July 1 rally may not be held next year

PUBLISHED : Tuesday, 29 May, 2012, 12:00am
UPDATED : Tuesday, 29 May, 2012, 12:00am


The July 1 rally that has become the annual channel to air all manner of grievances may not be held next year as the organisers find more protests are draining their funds.

Events such as the chief executive election prompted more demonstrations, the Civil Human Rights Front said yesterday.

The group expects to spend HK$200,000 for this year's July 1 march - which will deplete its savings, drawn mainly from donations.

'We are worried that if we don't have more donations coming in, we may not be able to organise the July 1 rally next year,' front convenor Eric Lai Yan-ho said. The group hopes to raise funds during memorial activities for the June 4, 1989, Tiananmen Square crackdown.

Since September last year, the front has organised five protests. It rallied against the appointment of Stephen Lam Sui-lung as chief secretary in October, against the 'small-circle' chief executive ballot in March, and against Leung Chun-ying's election as chief executive last month.

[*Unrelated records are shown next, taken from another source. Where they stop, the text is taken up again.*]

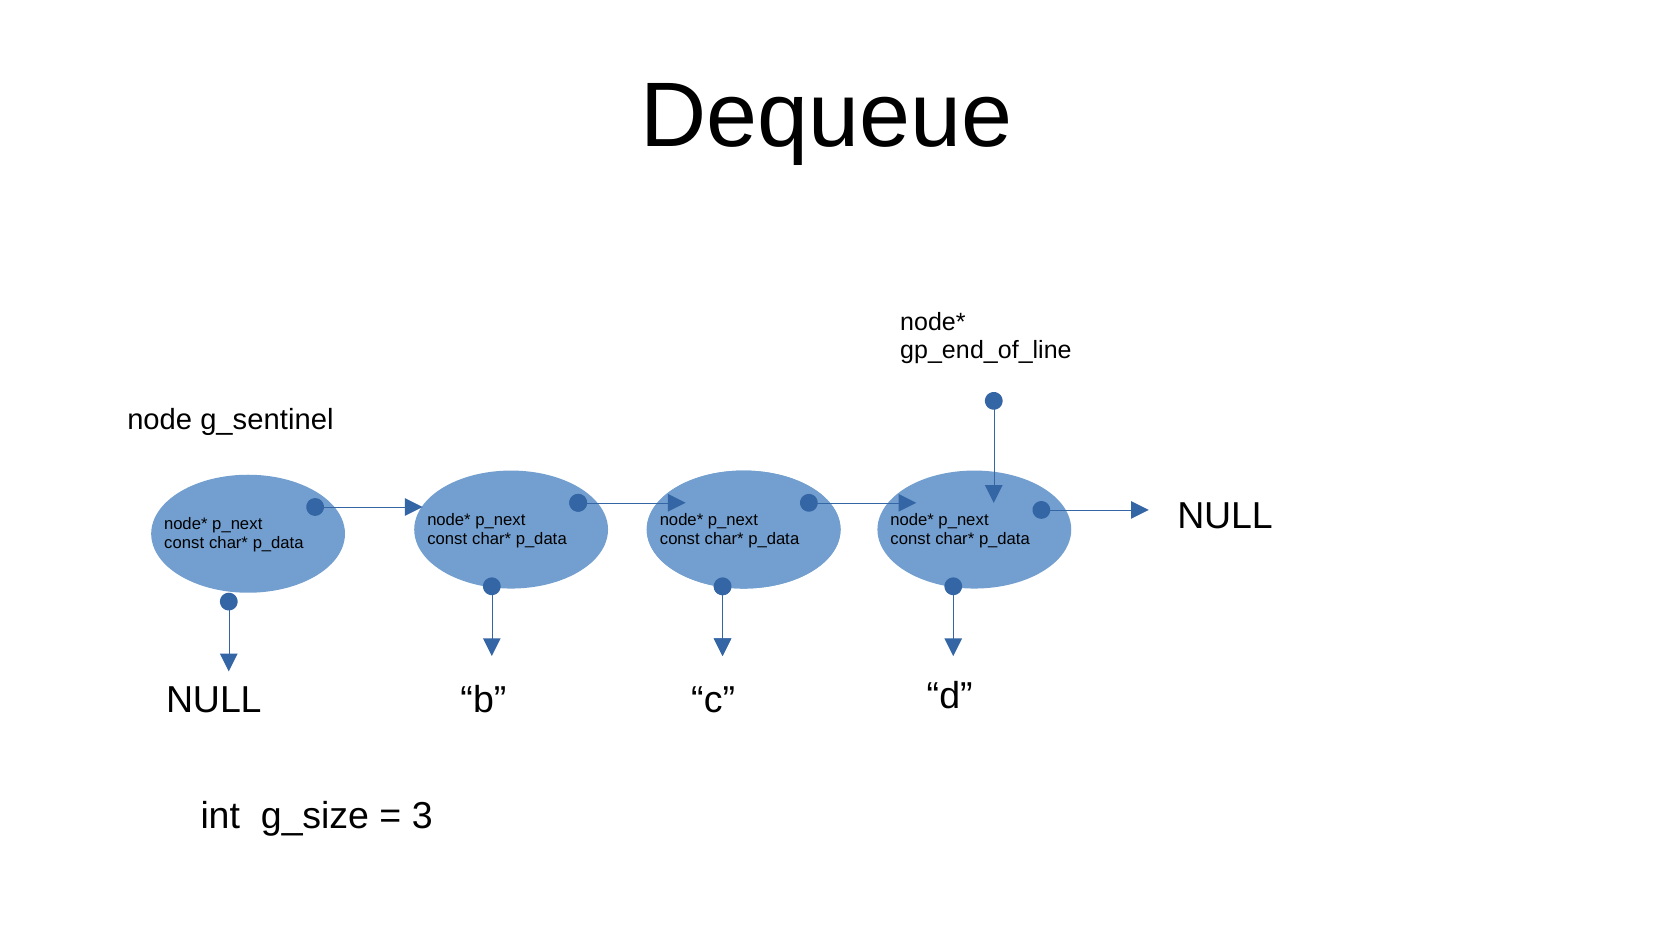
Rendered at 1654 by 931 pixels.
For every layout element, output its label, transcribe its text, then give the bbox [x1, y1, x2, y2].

text_box int g_size = 3 [185, 787, 448, 845]
text_box [192, 582, 304, 593]
text_box node* p_next const char* p_data [149, 506, 346, 582]
text_box node* p_next const char* p_data [645, 502, 841, 578]
text_box [658, 470, 830, 502]
text_box [497, 578, 567, 589]
text_box “b” [414, 670, 570, 750]
text_box [162, 475, 334, 506]
text_box [425, 470, 597, 502]
text_box “c” [645, 670, 801, 728]
text_box node* p_next const char* p_data [875, 502, 1072, 578]
title Dequeue [82, 37, 1571, 193]
text_box [959, 578, 1030, 589]
text_box “d” [880, 667, 1036, 746]
text_box [455, 578, 486, 586]
text_box [888, 470, 994, 502]
text_box [728, 578, 799, 589]
text_box [919, 578, 948, 586]
text_box [995, 471, 1060, 502]
text_box node* gp_end_of_line [885, 300, 1111, 371]
text_box [688, 578, 717, 586]
text_box NULL [1162, 487, 1313, 545]
text_box node g_sentinel [112, 396, 384, 475]
text_box node* p_next const char* p_data [412, 502, 609, 578]
text_box NULL [151, 671, 307, 751]
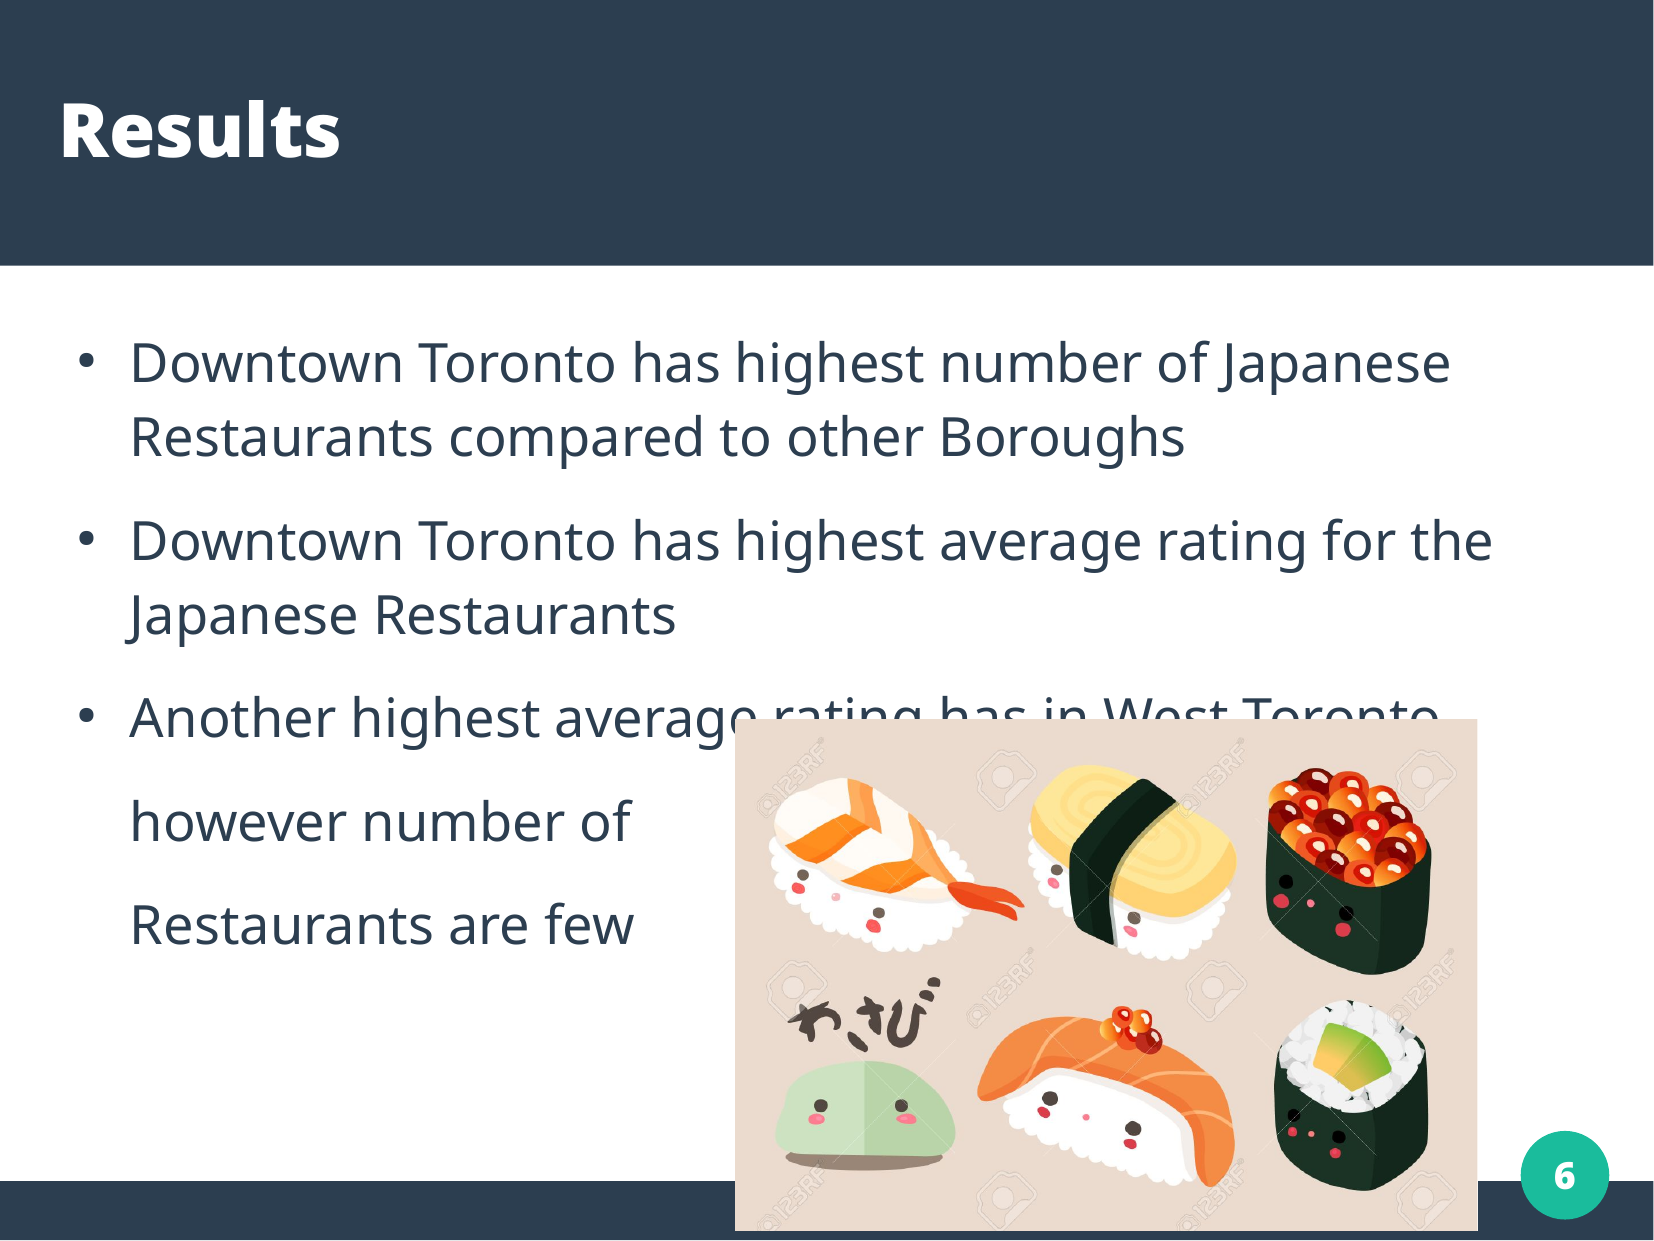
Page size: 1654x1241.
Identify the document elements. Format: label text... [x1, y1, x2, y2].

In addition to those rallies, there were expenses from supporting a simulated poll in March allowing the public to votes for the chief executive of their choice. The front has spent more than HK$100,000 since September.

Lai said savings of HK$300,000 would be the acceptable 'safety level' that would allow them to continue holding events.

This year's July 1 rally, the 10th since 2003, unifies multiple concerns in a single event. The theme is: 'Kick out collusion between government, business and political parties. Defend freedom and strive for democracy.'

Lai said they added the 'party' element, referring to the Communist Party, to the usual complaints of government-business collusion because 'the central government has been controlling Leung through its liaison office in Hong Kong'.

He urged the public to strive for universal suffrage for the chief executive and Legislative Council elections.

Other themes of opposition this year include Article 23 of the Basic Law - which requires the enactment of laws outlawing acts of treason, secession, sedition or subversion against Beijing - property hegemony, and abuse of police powers. There will also be calls for a universal retirement protection and tax reforms.

Local and immigrant labour groups would lead the procession to emphasise workers' rights, Lai said.

The march will start in Victoria Park at 2pm and end at the government headquarters in Admiralty.

Police will meet the organisers to discuss arrangements.

Mak Tak-ching, a member of the front, said police officers told him they were studying some new arrangements. 'We hope they will make it convenient for protesters.'

The front has designed promotional products including T-shirts and a poster with a 'July 1 rally' theme designed by a political cartoonist Cuson Lo. The pictures include political figures and recent political events such as a filibuster in the Legislative Council against a controversial bill that would limit by-elections.